▶ **WHAT IS NEEDED**:
Would you transcribe all of the data exactly, down to the last character?

─── DATA EXTRACTS ───

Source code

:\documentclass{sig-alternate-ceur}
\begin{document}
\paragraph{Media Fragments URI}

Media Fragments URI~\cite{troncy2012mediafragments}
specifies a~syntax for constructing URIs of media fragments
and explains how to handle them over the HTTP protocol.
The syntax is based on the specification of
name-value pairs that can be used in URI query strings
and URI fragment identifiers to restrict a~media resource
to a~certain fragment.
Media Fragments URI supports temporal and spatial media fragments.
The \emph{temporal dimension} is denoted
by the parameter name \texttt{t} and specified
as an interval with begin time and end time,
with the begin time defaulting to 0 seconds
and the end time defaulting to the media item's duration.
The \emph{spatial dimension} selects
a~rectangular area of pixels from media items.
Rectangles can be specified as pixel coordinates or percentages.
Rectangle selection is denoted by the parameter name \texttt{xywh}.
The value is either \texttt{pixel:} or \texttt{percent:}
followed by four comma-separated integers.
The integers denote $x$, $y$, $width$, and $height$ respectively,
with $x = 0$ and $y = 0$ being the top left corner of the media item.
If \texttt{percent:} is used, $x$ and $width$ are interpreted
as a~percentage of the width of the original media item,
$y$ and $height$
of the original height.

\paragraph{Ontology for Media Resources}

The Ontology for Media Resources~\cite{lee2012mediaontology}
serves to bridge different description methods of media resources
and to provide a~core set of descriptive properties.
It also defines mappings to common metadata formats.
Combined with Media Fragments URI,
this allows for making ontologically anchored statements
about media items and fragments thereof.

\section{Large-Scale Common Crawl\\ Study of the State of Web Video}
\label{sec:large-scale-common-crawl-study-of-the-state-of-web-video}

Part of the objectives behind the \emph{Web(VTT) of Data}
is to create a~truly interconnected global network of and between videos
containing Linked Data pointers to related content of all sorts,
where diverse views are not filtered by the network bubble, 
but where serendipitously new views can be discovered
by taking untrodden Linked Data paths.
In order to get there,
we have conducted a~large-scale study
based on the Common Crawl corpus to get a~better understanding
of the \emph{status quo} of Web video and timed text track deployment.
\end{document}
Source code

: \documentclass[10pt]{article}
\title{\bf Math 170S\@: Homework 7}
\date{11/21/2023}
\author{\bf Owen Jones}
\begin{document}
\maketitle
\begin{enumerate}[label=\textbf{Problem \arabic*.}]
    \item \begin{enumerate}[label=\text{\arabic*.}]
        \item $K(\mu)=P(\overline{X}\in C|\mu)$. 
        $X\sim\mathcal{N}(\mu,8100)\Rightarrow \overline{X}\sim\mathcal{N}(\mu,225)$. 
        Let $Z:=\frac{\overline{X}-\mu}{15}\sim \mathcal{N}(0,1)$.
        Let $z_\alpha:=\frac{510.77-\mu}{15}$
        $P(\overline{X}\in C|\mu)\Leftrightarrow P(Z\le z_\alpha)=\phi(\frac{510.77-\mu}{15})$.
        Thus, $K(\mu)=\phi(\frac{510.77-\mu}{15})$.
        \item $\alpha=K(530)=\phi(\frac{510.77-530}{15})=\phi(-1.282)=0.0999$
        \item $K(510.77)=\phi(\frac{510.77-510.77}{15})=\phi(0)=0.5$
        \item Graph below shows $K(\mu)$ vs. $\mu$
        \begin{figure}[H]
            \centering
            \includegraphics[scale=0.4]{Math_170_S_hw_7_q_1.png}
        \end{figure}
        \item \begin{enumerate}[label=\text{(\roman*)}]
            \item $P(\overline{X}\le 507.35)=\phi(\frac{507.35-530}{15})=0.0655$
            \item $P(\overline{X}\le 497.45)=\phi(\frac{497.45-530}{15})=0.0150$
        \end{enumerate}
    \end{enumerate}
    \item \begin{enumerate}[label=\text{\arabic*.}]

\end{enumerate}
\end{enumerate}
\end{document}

───

▶ **OUTPUT OF THE TASK**:
Source code

:\documentclass{sig-alternate-ceur}
\begin{document}
\paragraph{Media Fragments URI}

Media Fragments URI~\cite{troncy2012mediafragments}
specifies a~syntax for constructing URIs of media fragments
and explains how to handle them over the HTTP protocol.
The syntax is based on the specification of
name-value pairs that can be used in URI query strings
and URI fragment identifiers to restrict a~media resource
to a~certain fragment.
Media Fragments URI supports temporal and spatial media fragments.
The \emph{temporal dimension} is denoted
by the parameter name \texttt{t} and specified
as an interval with begin time and end time,
with the begin time defaulting to 0 seconds
and the end time defaulting to the media item's duration.
The \emph{spatial dimension} selects
a~rectangular area of pixels from media items.
Rectangles can be specified as pixel coordinates or percentages.
Rectangle selection is denoted by the parameter name \texttt{xywh}.
The value is either \texttt{pixel:} or \texttt{percent:}
followed by four comma-separated integers.
The integers denote $x$, $y$, $width$, and $height$ respectively,
with $x = 0$ and $y = 0$ being the top left corner of the media item.
If \texttt{percent:} is used, $x$ and $width$ are interpreted
as a~percentage of the width of the original media item,
$y$ and $height$
of the original height.

\paragraph{Ontology for Media Resources}

The Ontology for Media Resources~\cite{lee2012mediaontology}
serves to bridge different description methods of media resources
and to provide a~core set of descriptive properties.
It also defines mappings to common metadata formats.
Combined with Media Fragments URI,
this allows for making ontologically anchored statements
about media items and fragments thereof.

\section{Large-Scale Common Crawl\\ Study of the State of Web Video}
\label{sec:large-scale-common-crawl-study-of-the-state-of-web-video}

Part of the objectives behind the \emph{Web(VTT) of Data}
is to create a~truly interconnected global network of and between videos
containing Linked Data pointers to related content of all sorts,
where diverse views are not filtered by the network bubble, 
but where serendipitously new views can be discovered
by taking untrodden Linked Data paths.
In order to get there,
we have conducted a~large-scale study
based on the Common Crawl corpus to get a~better understanding
of the \emph{status quo} of Web video and timed text track deployment.
\end{document}
Source code

: \documentclass[10pt]{article}
\title{\bf Math 170S\@: Homework 7}
\date{11/21/2023}
\author{\bf Owen Jones}
\begin{document}
\maketitle
\begin{enumerate}[label=\textbf{Problem \arabic*.}]
    \item \begin{enumerate}[label=\text{\arabic*.}]
        \item $K(\mu)=P(\overline{X}\in C|\mu)$. 
        $X\sim\mathcal{N}(\mu,8100)\Rightarrow \overline{X}\sim\mathcal{N}(\mu,225)$. 
        Let $Z:=\frac{\overline{X}-\mu}{15}\sim \mathcal{N}(0,1)$.
        Let $z_\alpha:=\frac{510.77-\mu}{15}$
        $P(\overline{X}\in C|\mu)\Leftrightarrow P(Z\le z_\alpha)=\phi(\frac{510.77-\mu}{15})$.
        Thus, $K(\mu)=\phi(\frac{510.77-\mu}{15})$.
        \item $\alpha=K(530)=\phi(\frac{510.77-530}{15})=\phi(-1.282)=0.0999$
        \item $K(510.77)=\phi(\frac{510.77-510.77}{15})=\phi(0)=0.5$
        \item Graph below shows $K(\mu)$ vs. $\mu$
        \begin{figure}[H]
            \centering
            \includegraphics[scale=0.4]{Math_170_S_hw_7_q_1.png}
        \end{figure}
        \item \begin{enumerate}[label=\text{(\roman*)}]
            \item $P(\overline{X}\le 507.35)=\phi(\frac{507.35-530}{15})=0.0655$
            \item $P(\overline{X}\le 497.45)=\phi(\frac{497.45-530}{15})=0.0150$
        \end{enumerate}
    \end{enumerate}
    \item \begin{enumerate}[label=\text{\arabic*.}]

\end{enumerate}
\end{enumerate}
\end{document}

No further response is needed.